START Data shown

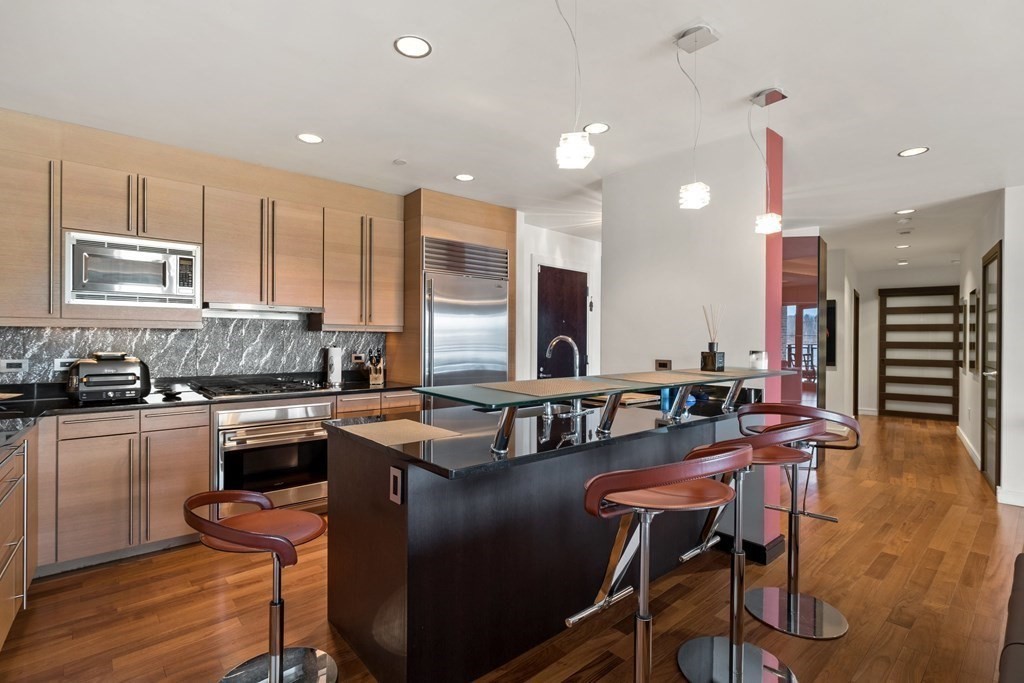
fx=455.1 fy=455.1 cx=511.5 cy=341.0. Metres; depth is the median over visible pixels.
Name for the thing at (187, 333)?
marble backsplash
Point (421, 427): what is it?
placemat
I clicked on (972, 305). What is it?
picture frame
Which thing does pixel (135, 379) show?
indoor grill
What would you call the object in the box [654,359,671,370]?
wall socket
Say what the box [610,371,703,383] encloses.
placemat
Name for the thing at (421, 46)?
recessed light
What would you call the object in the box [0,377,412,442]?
countertop
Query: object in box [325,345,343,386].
paper towel roll
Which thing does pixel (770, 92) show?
pendant light
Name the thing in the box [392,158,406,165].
smoke detector
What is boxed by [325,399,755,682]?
kitchen island
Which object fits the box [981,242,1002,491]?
glass door
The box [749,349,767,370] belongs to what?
candle jar
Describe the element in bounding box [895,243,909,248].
recessed light
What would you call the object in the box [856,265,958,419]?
hallway end wall
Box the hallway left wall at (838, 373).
[825,243,854,421]
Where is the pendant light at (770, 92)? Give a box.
[752,86,785,234]
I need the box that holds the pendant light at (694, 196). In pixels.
[675,23,716,210]
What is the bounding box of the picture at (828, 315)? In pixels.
[824,297,836,367]
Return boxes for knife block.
[366,349,384,385]
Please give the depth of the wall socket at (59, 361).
2.92 m
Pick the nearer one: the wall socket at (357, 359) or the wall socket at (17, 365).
the wall socket at (17, 365)
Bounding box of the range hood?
[199,301,318,320]
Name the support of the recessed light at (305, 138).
in the ceiling
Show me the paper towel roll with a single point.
(337, 367)
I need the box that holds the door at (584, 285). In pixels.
[536,264,588,377]
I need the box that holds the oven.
[211,398,333,511]
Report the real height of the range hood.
0.070 m
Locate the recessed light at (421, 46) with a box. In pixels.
[394,35,431,57]
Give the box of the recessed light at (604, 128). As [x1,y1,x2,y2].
[583,122,609,133]
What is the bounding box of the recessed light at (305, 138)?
[297,132,322,143]
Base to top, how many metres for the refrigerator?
2.149 m
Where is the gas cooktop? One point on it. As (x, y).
(243, 389)
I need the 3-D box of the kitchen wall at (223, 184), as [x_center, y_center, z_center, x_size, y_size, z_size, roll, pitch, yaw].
[-2.244,-0.021,3.483,4.455,2.611,0.197,0,0,-41]
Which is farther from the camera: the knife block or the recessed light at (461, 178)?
the knife block
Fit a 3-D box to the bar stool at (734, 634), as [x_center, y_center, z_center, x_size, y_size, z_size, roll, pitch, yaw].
[0.935,0.805,1.824,0.491,1.031,0.505,0,0,-41]
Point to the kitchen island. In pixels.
(409, 608)
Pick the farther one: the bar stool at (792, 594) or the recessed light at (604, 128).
the recessed light at (604, 128)
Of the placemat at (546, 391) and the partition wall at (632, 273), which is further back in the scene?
the partition wall at (632, 273)
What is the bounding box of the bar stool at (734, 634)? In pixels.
[673,419,822,682]
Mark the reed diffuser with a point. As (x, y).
(710, 345)
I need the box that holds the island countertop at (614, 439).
[327,387,760,479]
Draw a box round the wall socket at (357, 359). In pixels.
[351,353,364,363]
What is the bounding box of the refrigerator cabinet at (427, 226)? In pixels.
[386,191,517,394]
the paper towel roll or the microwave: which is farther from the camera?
the paper towel roll
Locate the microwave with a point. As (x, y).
(117, 293)
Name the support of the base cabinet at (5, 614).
on the floor
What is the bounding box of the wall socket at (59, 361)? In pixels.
[53,357,77,371]
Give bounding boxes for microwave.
[64,231,201,307]
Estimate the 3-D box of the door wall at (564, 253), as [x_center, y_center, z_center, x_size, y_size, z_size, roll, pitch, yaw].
[0.701,-0.002,5.734,2.347,2.593,0.167,0,0,-41]
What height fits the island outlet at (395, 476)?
0.118 m
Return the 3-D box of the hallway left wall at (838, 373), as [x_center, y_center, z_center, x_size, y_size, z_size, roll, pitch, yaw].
[4.976,0.028,7.173,2.487,2.591,0.546,0,0,-41]
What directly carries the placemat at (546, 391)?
on the glass countertop
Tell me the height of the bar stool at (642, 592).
1.021 m
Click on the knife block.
(377, 373)
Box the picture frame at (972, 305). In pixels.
[969,288,977,374]
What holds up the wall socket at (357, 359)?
attached to the marble backsplash
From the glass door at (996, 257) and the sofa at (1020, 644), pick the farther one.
the glass door at (996, 257)
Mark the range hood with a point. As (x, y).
(223, 305)
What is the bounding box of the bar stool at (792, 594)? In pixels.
[733,409,851,637]
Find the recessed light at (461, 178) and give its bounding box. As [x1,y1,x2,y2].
[454,173,474,181]
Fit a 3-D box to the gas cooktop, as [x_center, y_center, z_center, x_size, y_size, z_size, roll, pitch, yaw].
[-1.832,0.337,3.361,0.807,0.053,0.521,0,0,-41]
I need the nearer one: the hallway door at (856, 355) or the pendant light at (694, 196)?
the pendant light at (694, 196)
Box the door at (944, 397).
[878,284,959,419]
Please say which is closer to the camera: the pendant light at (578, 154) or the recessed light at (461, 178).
the pendant light at (578, 154)
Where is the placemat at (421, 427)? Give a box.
[335,418,463,446]
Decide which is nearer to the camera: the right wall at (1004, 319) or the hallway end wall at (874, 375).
the right wall at (1004, 319)
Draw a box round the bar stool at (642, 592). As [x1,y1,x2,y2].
[567,440,752,680]
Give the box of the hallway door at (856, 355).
[852,290,858,417]
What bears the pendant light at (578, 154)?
hanging from the ceiling
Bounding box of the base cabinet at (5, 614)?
[0,429,36,648]
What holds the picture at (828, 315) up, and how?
attached to the hallway left wall at (838, 373)
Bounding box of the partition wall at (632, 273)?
[602,122,782,557]
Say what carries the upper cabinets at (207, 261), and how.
attached to the kitchen wall at (223, 184)
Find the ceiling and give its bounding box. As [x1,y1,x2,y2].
[0,0,1023,271]
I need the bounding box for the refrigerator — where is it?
[423,238,509,390]
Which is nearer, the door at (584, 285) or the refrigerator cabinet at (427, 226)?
the refrigerator cabinet at (427, 226)
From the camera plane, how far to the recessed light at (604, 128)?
2.77 m
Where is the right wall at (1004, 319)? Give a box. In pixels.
[958,186,1023,509]
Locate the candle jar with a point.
(756, 359)
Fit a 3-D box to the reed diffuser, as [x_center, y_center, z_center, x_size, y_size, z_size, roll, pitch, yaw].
[1.207,-0.020,2.729,0.111,0.400,0.113,0,0,-41]
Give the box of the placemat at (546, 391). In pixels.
[482,377,622,396]
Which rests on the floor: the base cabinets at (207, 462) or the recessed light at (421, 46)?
the base cabinets at (207, 462)
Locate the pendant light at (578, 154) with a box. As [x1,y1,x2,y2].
[554,0,594,170]
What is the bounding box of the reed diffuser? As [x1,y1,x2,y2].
[700,304,724,372]
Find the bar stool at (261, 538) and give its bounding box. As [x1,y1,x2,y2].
[184,486,338,682]
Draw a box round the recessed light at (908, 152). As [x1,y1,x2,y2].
[898,146,929,157]
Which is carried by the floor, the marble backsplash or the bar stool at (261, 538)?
the bar stool at (261, 538)
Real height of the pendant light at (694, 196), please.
0.738 m
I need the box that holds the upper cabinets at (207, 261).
[0,119,404,332]
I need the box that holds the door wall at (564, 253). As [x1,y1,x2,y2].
[516,222,602,382]
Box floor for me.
[1,411,1023,682]
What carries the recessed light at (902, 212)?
in the ceiling
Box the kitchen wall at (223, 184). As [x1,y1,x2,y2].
[0,108,404,386]
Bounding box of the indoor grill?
[66,351,151,403]
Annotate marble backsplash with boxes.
[0,317,387,388]
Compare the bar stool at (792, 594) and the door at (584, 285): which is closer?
the bar stool at (792, 594)
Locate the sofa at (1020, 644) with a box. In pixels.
[998,553,1023,682]
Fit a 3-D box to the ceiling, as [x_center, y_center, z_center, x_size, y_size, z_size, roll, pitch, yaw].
[3.193,-1.331,3.586,12.387,0.101,8.792,0,0,-41]
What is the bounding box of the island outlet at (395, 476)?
[389,465,403,504]
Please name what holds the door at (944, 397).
in the hallway end wall at (874, 375)
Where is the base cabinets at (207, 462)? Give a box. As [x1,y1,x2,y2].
[23,387,423,575]
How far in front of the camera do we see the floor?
2.27 m
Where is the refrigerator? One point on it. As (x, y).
(487, 289)
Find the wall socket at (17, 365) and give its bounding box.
[0,358,27,373]
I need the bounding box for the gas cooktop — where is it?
[189,375,328,398]
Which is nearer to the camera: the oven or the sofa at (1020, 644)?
the sofa at (1020, 644)
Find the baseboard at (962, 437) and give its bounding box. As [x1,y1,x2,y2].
[956,424,980,470]
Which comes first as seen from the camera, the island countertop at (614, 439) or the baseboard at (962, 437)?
the island countertop at (614, 439)
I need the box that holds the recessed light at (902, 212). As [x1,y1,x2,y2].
[895,208,914,214]
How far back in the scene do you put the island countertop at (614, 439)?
1.95 m
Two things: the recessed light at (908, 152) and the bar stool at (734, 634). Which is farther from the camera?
the recessed light at (908, 152)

END Data shown

▶ **What is required**: Quote only the lines from the line containing "How far back" through the end of the entries, keeping the first and the last.

▶ **Solution to this task**:
How far back in the scene do you put the island countertop at (614, 439)?
1.95 m
Two things: the recessed light at (908, 152) and the bar stool at (734, 634). Which is farther from the camera?
the recessed light at (908, 152)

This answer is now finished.